Fall of 2011 marked the opening of some new schools, or the re-opening of some old schools: RainierView and Viewlands. Queen Anne Elementary moved into their permanent building. North-end elementary APP moved out of Lowell and is housed at Lincoln until a permanent location can be found. The District created a new APP IB program at Ingraham.
The District has dropped their commitment to preserve choice by setting aside 10% of the seats at attendance area high schools for out-of-area students. That commitment was simply repealed. Out of area students can only gain access to attendance area high schools on a space available basis, just like elementary and middle schools. No seats will be held to provide choice and, given the errors in sizing the attendance areas, no seats will be available for out-of-area students at a number of schools. Similarly, the District has found that they are having trouble keeping promises of set-aside seats to other populations as well. Spectrum students cannot gain access to programs, special education programs have been re-located out of popular schools - despite promises that this would not happen.
The Death of Spectrum
Speaking of Spectrum, the District effectively killed it this year by allowing Lawton and Wedgwood to re-define it so that it is no different from an A.L.O. The self-contained classroom was the program's distinguishing feature; now it has none. Spectrum's end was triggered by the District's failure (refusal?) to right-size attendance areas around the program.

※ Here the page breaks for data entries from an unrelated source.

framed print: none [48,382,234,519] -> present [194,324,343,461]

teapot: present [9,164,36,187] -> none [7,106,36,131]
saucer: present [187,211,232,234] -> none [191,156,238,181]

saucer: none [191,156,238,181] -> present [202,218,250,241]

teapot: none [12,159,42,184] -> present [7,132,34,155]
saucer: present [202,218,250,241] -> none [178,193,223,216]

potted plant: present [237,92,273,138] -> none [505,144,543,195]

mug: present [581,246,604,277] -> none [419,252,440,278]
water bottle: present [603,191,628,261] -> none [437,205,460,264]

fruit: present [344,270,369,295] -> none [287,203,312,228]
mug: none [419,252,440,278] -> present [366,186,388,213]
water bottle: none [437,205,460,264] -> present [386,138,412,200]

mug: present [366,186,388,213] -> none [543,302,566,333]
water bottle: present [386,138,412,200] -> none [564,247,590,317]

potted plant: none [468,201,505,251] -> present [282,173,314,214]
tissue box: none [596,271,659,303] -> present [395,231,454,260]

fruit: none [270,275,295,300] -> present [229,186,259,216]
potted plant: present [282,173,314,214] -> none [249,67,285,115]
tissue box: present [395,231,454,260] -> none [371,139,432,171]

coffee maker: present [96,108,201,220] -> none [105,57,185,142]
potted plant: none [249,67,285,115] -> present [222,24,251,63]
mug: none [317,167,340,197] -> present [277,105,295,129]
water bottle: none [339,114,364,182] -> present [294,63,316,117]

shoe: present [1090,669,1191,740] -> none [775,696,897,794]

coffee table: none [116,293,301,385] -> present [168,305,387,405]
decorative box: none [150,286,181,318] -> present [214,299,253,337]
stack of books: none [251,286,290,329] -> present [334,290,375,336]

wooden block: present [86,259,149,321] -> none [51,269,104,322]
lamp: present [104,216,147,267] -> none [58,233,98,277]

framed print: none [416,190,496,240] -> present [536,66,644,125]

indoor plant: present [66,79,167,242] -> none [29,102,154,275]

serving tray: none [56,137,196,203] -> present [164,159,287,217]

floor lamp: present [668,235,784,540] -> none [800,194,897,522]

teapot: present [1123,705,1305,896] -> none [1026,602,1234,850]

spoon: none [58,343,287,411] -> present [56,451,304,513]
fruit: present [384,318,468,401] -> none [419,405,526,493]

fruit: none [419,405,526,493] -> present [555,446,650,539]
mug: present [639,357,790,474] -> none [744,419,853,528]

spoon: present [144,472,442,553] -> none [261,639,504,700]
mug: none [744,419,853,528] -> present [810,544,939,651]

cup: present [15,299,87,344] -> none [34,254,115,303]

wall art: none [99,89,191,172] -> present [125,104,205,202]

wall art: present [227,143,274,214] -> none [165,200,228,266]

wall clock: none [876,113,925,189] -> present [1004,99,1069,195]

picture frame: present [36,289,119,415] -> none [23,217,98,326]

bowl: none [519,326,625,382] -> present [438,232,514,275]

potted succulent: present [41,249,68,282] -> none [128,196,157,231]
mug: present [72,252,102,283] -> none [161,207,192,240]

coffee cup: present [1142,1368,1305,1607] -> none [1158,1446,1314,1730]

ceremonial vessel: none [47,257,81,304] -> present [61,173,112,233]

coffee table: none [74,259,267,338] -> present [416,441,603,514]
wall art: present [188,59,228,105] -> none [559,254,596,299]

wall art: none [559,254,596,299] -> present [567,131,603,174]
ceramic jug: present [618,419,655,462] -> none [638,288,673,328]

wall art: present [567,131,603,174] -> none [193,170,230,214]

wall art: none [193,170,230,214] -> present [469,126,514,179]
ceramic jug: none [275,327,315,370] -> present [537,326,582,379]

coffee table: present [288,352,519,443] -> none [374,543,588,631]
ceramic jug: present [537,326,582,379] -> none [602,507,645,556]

When the District had to accept every single student from the attendance area, without regard to how full the school already was, it squeezed out the flexibility that allowed the schools to create self-contained Spectrum classes. In response, these two schools - with more to follow - swept away the self-contained model. The District not only approved the change, they codified it by amending their description of Spectrum to include it. Spectrum is dead. While families have always had the option of an inclusive classroom for their high performing students, and that option continues to be available, the option of a self-contained classroom is going away.